[Records excerpted from a collection]
━━━━━━

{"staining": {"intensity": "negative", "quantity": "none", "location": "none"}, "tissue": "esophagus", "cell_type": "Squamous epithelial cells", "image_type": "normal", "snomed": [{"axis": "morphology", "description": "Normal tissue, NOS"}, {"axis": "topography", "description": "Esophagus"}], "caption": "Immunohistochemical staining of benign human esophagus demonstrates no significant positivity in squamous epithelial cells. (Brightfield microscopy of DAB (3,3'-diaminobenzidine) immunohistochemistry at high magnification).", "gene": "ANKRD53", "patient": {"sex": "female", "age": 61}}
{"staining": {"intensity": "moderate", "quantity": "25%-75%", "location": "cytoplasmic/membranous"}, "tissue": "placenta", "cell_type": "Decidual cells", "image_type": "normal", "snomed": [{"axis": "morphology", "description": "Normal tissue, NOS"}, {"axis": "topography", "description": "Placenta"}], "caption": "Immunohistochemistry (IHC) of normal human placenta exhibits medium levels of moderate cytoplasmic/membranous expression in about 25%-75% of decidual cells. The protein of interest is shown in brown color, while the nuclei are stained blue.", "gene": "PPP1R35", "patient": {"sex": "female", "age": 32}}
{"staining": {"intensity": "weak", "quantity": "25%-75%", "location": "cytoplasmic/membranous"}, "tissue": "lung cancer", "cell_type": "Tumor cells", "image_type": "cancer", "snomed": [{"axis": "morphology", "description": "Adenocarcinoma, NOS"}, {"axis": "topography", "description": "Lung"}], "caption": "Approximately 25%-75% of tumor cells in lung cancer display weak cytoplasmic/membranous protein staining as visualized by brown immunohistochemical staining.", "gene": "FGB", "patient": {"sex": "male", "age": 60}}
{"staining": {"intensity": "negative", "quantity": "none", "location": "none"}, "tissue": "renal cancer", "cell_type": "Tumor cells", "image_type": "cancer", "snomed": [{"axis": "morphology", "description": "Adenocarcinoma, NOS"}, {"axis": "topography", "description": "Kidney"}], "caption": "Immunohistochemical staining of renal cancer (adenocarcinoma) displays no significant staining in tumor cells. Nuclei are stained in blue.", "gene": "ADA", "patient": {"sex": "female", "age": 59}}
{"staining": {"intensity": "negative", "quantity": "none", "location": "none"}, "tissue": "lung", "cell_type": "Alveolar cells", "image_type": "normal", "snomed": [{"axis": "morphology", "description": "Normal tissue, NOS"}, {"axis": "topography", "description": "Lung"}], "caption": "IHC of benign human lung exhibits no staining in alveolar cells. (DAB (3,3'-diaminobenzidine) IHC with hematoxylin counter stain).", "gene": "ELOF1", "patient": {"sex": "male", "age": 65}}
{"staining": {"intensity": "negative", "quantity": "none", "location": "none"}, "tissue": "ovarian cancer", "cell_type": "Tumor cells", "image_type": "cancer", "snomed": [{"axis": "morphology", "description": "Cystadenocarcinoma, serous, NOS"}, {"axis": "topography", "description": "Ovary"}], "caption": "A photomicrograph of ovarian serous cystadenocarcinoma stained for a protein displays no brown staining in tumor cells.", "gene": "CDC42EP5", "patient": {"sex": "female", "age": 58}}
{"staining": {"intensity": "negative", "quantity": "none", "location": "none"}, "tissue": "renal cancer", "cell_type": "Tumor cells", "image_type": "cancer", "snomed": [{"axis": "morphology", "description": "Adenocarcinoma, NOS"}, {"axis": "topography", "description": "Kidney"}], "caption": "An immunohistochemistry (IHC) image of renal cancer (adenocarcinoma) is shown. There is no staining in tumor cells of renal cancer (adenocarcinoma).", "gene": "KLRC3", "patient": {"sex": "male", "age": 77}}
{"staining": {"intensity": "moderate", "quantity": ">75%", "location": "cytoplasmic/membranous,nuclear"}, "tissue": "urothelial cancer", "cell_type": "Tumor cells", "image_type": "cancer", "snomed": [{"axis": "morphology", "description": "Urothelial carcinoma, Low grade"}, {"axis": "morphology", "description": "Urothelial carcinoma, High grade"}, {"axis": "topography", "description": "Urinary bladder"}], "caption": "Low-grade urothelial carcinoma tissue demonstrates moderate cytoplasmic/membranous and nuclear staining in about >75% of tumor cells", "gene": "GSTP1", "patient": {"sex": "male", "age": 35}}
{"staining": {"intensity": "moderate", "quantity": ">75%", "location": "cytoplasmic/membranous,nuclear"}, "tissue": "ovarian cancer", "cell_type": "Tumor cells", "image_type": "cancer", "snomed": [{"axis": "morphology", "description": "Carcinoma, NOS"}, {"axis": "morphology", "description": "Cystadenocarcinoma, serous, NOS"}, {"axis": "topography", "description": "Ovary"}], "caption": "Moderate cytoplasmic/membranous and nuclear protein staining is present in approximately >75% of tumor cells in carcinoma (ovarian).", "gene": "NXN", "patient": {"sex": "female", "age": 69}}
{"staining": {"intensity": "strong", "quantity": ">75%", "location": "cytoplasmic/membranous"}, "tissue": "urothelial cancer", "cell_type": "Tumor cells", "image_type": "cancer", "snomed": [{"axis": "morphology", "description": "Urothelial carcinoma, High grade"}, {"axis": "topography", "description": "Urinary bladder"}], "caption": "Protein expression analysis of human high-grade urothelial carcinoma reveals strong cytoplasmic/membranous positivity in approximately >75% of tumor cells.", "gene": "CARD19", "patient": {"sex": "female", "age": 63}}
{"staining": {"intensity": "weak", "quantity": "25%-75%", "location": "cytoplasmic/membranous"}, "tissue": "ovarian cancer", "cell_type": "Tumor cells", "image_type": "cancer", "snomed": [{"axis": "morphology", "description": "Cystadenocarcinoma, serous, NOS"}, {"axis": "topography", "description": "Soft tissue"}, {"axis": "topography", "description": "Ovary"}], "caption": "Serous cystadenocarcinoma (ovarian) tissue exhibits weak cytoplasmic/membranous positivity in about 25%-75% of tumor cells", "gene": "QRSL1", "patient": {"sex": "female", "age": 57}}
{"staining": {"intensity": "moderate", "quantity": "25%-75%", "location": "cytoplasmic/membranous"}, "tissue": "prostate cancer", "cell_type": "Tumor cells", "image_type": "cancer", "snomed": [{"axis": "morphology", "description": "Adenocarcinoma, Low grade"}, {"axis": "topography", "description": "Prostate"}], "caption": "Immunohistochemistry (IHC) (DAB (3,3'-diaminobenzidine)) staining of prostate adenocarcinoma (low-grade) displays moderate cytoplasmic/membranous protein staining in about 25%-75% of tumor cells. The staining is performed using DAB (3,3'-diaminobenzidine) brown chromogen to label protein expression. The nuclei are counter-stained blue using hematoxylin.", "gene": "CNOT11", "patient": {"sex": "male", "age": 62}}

━━━━━━

**Problem statement**
Please print each entry once more, exactly as it reads.

**Finished exercise**
{"staining": {"intensity": "negative", "quantity": "none", "location": "none"}, "tissue": "esophagus", "cell_type": "Squamous epithelial cells", "image_type": "normal", "snomed": [{"axis": "morphology", "description": "Normal tissue, NOS"}, {"axis": "topography", "description": "Esophagus"}], "caption": "Immunohistochemical staining of benign human esophagus demonstrates no significant positivity in squamous epithelial cells. (Brightfield microscopy of DAB (3,3'-diaminobenzidine) immunohistochemistry at high magnification).", "gene": "ANKRD53", "patient": {"sex": "female", "age": 61}}
{"staining": {"intensity": "moderate", "quantity": "25%-75%", "location": "cytoplasmic/membranous"}, "tissue": "placenta", "cell_type": "Decidual cells", "image_type": "normal", "snomed": [{"axis": "morphology", "description": "Normal tissue, NOS"}, {"axis": "topography", "description": "Placenta"}], "caption": "Immunohistochemistry (IHC) of normal human placenta exhibits medium levels of moderate cytoplasmic/membranous expression in about 25%-75% of decidual cells. The protein of interest is shown in brown color, while the nuclei are stained blue.", "gene": "PPP1R35", "patient": {"sex": "female", "age": 32}}
{"staining": {"intensity": "weak", "quantity": "25%-75%", "location": "cytoplasmic/membranous"}, "tissue": "lung cancer", "cell_type": "Tumor cells", "image_type": "cancer", "snomed": [{"axis": "morphology", "description": "Adenocarcinoma, NOS"}, {"axis": "topography", "description": "Lung"}], "caption": "Approximately 25%-75% of tumor cells in lung cancer display weak cytoplasmic/membranous protein staining as visualized by brown immunohistochemical staining.", "gene": "FGB", "patient": {"sex": "male", "age": 60}}
{"staining": {"intensity": "negative", "quantity": "none", "location": "none"}, "tissue": "renal cancer", "cell_type": "Tumor cells", "image_type": "cancer", "snomed": [{"axis": "morphology", "description": "Adenocarcinoma, NOS"}, {"axis": "topography", "description": "Kidney"}], "caption": "Immunohistochemical staining of renal cancer (adenocarcinoma) displays no significant staining in tumor cells. Nuclei are stained in blue.", "gene": "ADA", "patient": {"sex": "female", "age": 59}}
{"staining": {"intensity": "negative", "quantity": "none", "location": "none"}, "tissue": "lung", "cell_type": "Alveolar cells", "image_type": "normal", "snomed": [{"axis": "morphology", "description": "Normal tissue, NOS"}, {"axis": "topography", "description": "Lung"}], "caption": "IHC of benign human lung exhibits no staining in alveolar cells. (DAB (3,3'-diaminobenzidine) IHC with hematoxylin counter stain).", "gene": "ELOF1", "patient": {"sex": "male", "age": 65}}
{"staining": {"intensity": "negative", "quantity": "none", "location": "none"}, "tissue": "ovarian cancer", "cell_type": "Tumor cells", "image_type": "cancer", "snomed": [{"axis": "morphology", "description": "Cystadenocarcinoma, serous, NOS"}, {"axis": "topography", "description": "Ovary"}], "caption": "A photomicrograph of ovarian serous cystadenocarcinoma stained for a protein displays no brown staining in tumor cells.", "gene": "CDC42EP5", "patient": {"sex": "female", "age": 58}}
{"staining": {"intensity": "negative", "quantity": "none", "location": "none"}, "tissue": "renal cancer", "cell_type": "Tumor cells", "image_type": "cancer", "snomed": [{"axis": "morphology", "description": "Adenocarcinoma, NOS"}, {"axis": "topography", "description": "Kidney"}], "caption": "An immunohistochemistry (IHC) image of renal cancer (adenocarcinoma) is shown. There is no staining in tumor cells of renal cancer (adenocarcinoma).", "gene": "KLRC3", "patient": {"sex": "male", "age": 77}}
{"staining": {"intensity": "moderate", "quantity": ">75%", "location": "cytoplasmic/membranous,nuclear"}, "tissue": "urothelial cancer", "cell_type": "Tumor cells", "image_type": "cancer", "snomed": [{"axis": "morphology", "description": "Urothelial carcinoma, Low grade"}, {"axis": "morphology", "description": "Urothelial carcinoma, High grade"}, {"axis": "topography", "description": "Urinary bladder"}], "caption": "Low-grade urothelial carcinoma tissue demonstrates moderate cytoplasmic/membranous and nuclear staining in about >75% of tumor cells", "gene": "GSTP1", "patient": {"sex": "male", "age": 35}}
{"staining": {"intensity": "moderate", "quantity": ">75%", "location": "cytoplasmic/membranous,nuclear"}, "tissue": "ovarian cancer", "cell_type": "Tumor cells", "image_type": "cancer", "snomed": [{"axis": "morphology", "description": "Carcinoma, NOS"}, {"axis": "morphology", "description": "Cystadenocarcinoma, serous, NOS"}, {"axis": "topography", "description": "Ovary"}], "caption": "Moderate cytoplasmic/membranous and nuclear protein staining is present in approximately >75% of tumor cells in carcinoma (ovarian).", "gene": "NXN", "patient": {"sex": "female", "age": 69}}
{"staining": {"intensity": "strong", "quantity": ">75%", "location": "cytoplasmic/membranous"}, "tissue": "urothelial cancer", "cell_type": "Tumor cells", "image_type": "cancer", "snomed": [{"axis": "morphology", "description": "Urothelial carcinoma, High grade"}, {"axis": "topography", "description": "Urinary bladder"}], "caption": "Protein expression analysis of human high-grade urothelial carcinoma reveals strong cytoplasmic/membranous positivity in approximately >75% of tumor cells.", "gene": "CARD19", "patient": {"sex": "female", "age": 63}}
{"staining": {"intensity": "weak", "quantity": "25%-75%", "location": "cytoplasmic/membranous"}, "tissue": "ovarian cancer", "cell_type": "Tumor cells", "image_type": "cancer", "snomed": [{"axis": "morphology", "description": "Cystadenocarcinoma, serous, NOS"}, {"axis": "topography", "description": "Soft tissue"}, {"axis": "topography", "description": "Ovary"}], "caption": "Serous cystadenocarcinoma (ovarian) tissue exhibits weak cytoplasmic/membranous positivity in about 25%-75% of tumor cells", "gene": "QRSL1", "patient": {"sex": "female", "age": 57}}
{"staining": {"intensity": "moderate", "quantity": "25%-75%", "location": "cytoplasmic/membranous"}, "tissue": "prostate cancer", "cell_type": "Tumor cells", "image_type": "cancer", "snomed": [{"axis": "morphology", "description": "Adenocarcinoma, Low grade"}, {"axis": "topography", "description": "Prostate"}], "caption": "Immunohistochemistry (IHC) (DAB (3,3'-diaminobenzidine)) staining of prostate adenocarcinoma (low-grade) displays moderate cytoplasmic/membranous protein staining in about 25%-75% of tumor cells. The staining is performed using DAB (3,3'-diaminobenzidine) brown chromogen to label protein expression. The nuclei are counter-stained blue using hematoxylin.", "gene": "CNOT11", "patient": {"sex": "male", "age": 62}}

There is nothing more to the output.